__The problem__
Go through the data below and return each line containing the word "https".
[[ Provided data, beginning ]]
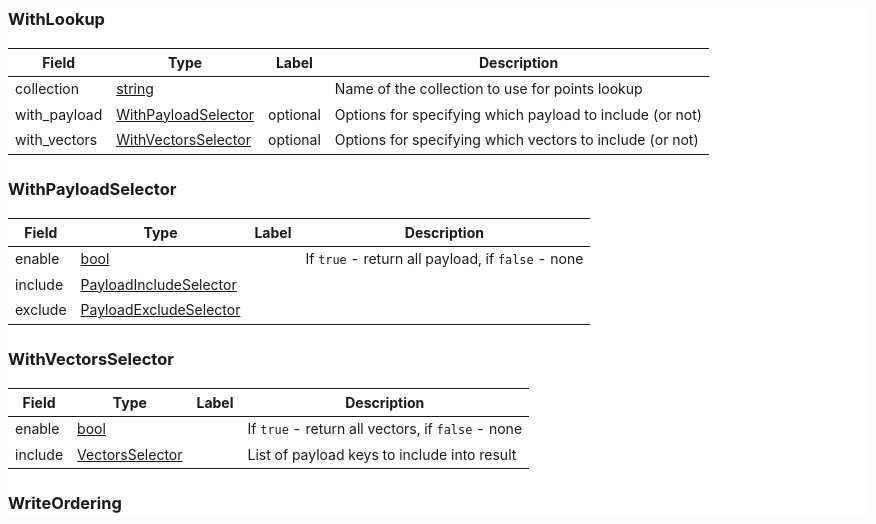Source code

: 




<a name="qdrant-WithLookup"></a>

### WithLookup



| Field | Type | Label | Description |
| ----- | ---- | ----- | ----------- |
| collection | [string](#string) |  | Name of the collection to use for points lookup |
| with_payload | [WithPayloadSelector](#qdrant-WithPayloadSelector) | optional | Options for specifying which payload to include (or not) |
| with_vectors | [WithVectorsSelector](#qdrant-WithVectorsSelector) | optional | Options for specifying which vectors to include (or not) |






<a name="qdrant-WithPayloadSelector"></a>

### WithPayloadSelector



| Field | Type | Label | Description |
| ----- | ---- | ----- | ----------- |
| enable | [bool](#bool) |  | If `true` - return all payload, if `false` - none |
| include | [PayloadIncludeSelector](#qdrant-PayloadIncludeSelector) |  |  |
| exclude | [PayloadExcludeSelector](#qdrant-PayloadExcludeSelector) |  |  |






<a name="qdrant-WithVectorsSelector"></a>

### WithVectorsSelector



| Field | Type | Label | Description |
| ----- | ---- | ----- | ----------- |
| enable | [bool](#bool) |  | If `true` - return all vectors, if `false` - none |
| include | [VectorsSelector](#qdrant-VectorsSelector) |  | List of payload keys to include into result |






<a name="qdrant-WriteOrdering"></a>

### WriteOrdering

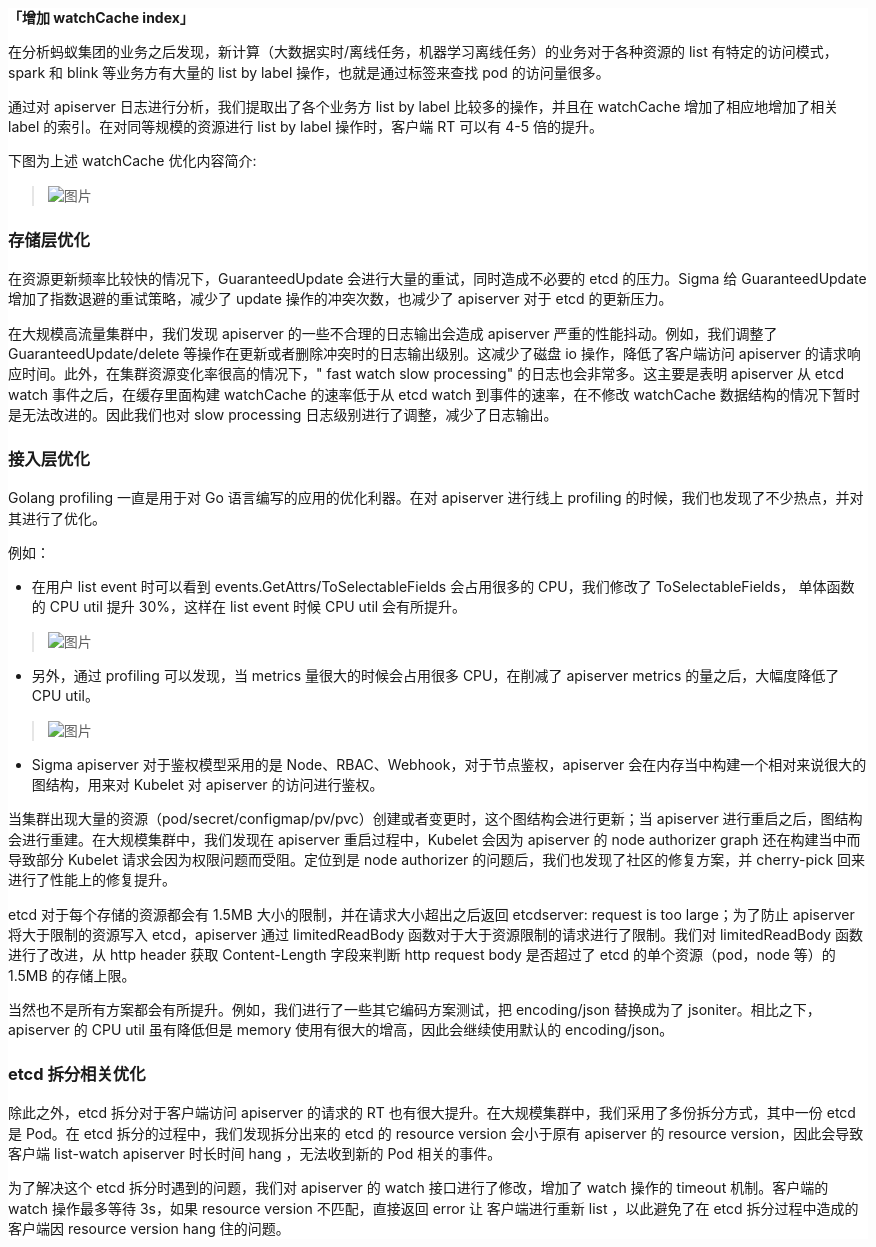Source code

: **「增加 watchCache index」**

在分析蚂蚁集团的业务之后发现，新计算（大数据实时/离线任务，机器学习离线任务）的业务对于各种资源的 list 有特定的访问模式，spark 和 blink 等业务方有大量的 list by label 操作，也就是通过标签来查找 pod 的访问量很多。

通过对 apiserver 日志进行分析，我们提取出了各个业务方 list by label 比较多的操作，并且在 watchCache 增加了相应地增加了相关 label 的索引。在对同等规模的资源进行 list by label 操作时，客户端 RT 可以有 4-5 倍的提升。

下图为上述 watchCache 优化内容简介:

> ![图片](https://gw.alipayobjects.com/zos/bmw-prod/846c757e-1660-40f2-8cc9-2dafc6981070.webp)

### 存储层优化 

在资源更新频率比较快的情况下，GuaranteedUpdate 会进行大量的重试，同时造成不必要的 etcd 的压力。Sigma 给 GuaranteedUpdate 增加了指数退避的重试策略，减少了 update 操作的冲突次数，也减少了 apiserver 对于 etcd 的更新压力。

在大规模高流量集群中，我们发现  apiserver 的一些不合理的日志输出会造成 apiserver 严重的性能抖动。例如，我们调整了 GuaranteedUpdate/delete 等操作在更新或者删除冲突时的日志输出级别。这减少了磁盘 io 操作，降低了客户端访问 apiserver 的请求响应时间。此外，在集群资源变化率很高的情况下，" fast watch slow processing" 的日志也会非常多。这主要是表明 apiserver 从 etcd watch 事件之后，在缓存里面构建 watchCache 的速率低于从 etcd watch 到事件的速率，在不修改 watchCache 数据结构的情况下暂时是无法改进的。因此我们也对 slow processing 日志级别进行了调整，减少了日志输出。

### 接入层优化 

Golang profiling 一直是用于对 Go 语言编写的应用的优化利器。在对 apiserver 进行线上 profiling 的时候，我们也发现了不少热点，并对其进行了优化。

例如：

- 在用户 list event 时可以看到 events.GetAttrs/ToSelectableFields 会占用很多的 CPU，我们修改了 ToSelectableFields， 单体函数的 CPU util 提升 30%，这样在 list event 时候 CPU util 会有所提升。

> ![图片](https://gw.alipayobjects.com/zos/bmw-prod/11c89953-0858-49cf-b140-53f3a0e99081.webp)

- 另外，通过 profiling 可以发现，当 metrics 量很大的时候会占用很多 CPU，在削减了 apiserver metrics 的量之后，大幅度降低了 CPU util。

> ![图片](https://gw.alipayobjects.com/zos/bmw-prod/2f42ffbc-9357-44d1-aee8-e7a821442588.webp)

- Sigma apiserver 对于鉴权模型采用的是 Node、RBAC、Webhook，对于节点鉴权，apiserver 会在内存当中构建一个相对来说很大的图结构，用来对 Kubelet 对 apiserver 的访问进行鉴权。

当集群出现大量的资源（pod/secret/configmap/pv/pvc）创建或者变更时，这个图结构会进行更新；当 apiserver 进行重启之后，图结构会进行重建。在大规模集群中，我们发现在 apiserver 重启过程中，Kubelet 会因为 apiserver 的 node authorizer graph 还在构建当中而导致部分 Kubelet 请求会因为权限问题而受阻。定位到是 node authorizer 的问题后，我们也发现了社区的修复方案，并 cherry-pick 回来进行了性能上的修复提升。

etcd 对于每个存储的资源都会有 1.5MB 大小的限制，并在请求大小超出之后返回 etcdserver: request is too large；为了防止 apiserver 将大于限制的资源写入 etcd，apiserver 通过 limitedReadBody 函数对于大于资源限制的请求进行了限制。我们对 limitedReadBody 函数进行了改进，从 http header 获取 Content-Length 字段来判断 http request body 是否超过了 etcd 的单个资源（pod，node 等）的 1.5MB 的存储上限。

当然也不是所有方案都会有所提升。例如，我们进行了一些其它编码方案测试，把 encoding/json 替换成为了 jsoniter。相比之下，apiserver 的 CPU util 虽有降低但是 memory 使用有很大的增高，因此会继续使用默认的 encoding/json。

### etcd 拆分相关优化

除此之外，etcd 拆分对于客户端访问 apiserver 的请求的 RT 也有很大提升。在大规模集群中，我们采用了多份拆分方式，其中一份 etcd 是 Pod。在 etcd 拆分的过程中，我们发现拆分出来的 etcd 的 resource version 会小于原有 apiserver 的 resource version，因此会导致客户端 list-watch apiserver 时长时间 hang ，无法收到新的 Pod 相关的事件。

为了解决这个 etcd 拆分时遇到的问题，我们对 apiserver 的 watch 接口进行了修改，增加了 watch 操作的 timeout 机制。客户端的 watch 操作最多等待 3s，如果 resource version 不匹配，直接返回 error 让 客户端进行重新 list ，以此避免了在 etcd 拆分过程中造成的客户端因 resource version hang 住的问题。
[[ Provided data, end ]]
__Written solution__
> ![图片](https://gw.alipayobjects.com/zos/bmw-prod/846c757e-1660-40f2-8cc9-2dafc6981070.webp)
> ![图片](https://gw.alipayobjects.com/zos/bmw-prod/11c89953-0858-49cf-b140-53f3a0e99081.webp)
> ![图片](https://gw.alipayobjects.com/zos/bmw-prod/2f42ffbc-9357-44d1-aee8-e7a821442588.webp)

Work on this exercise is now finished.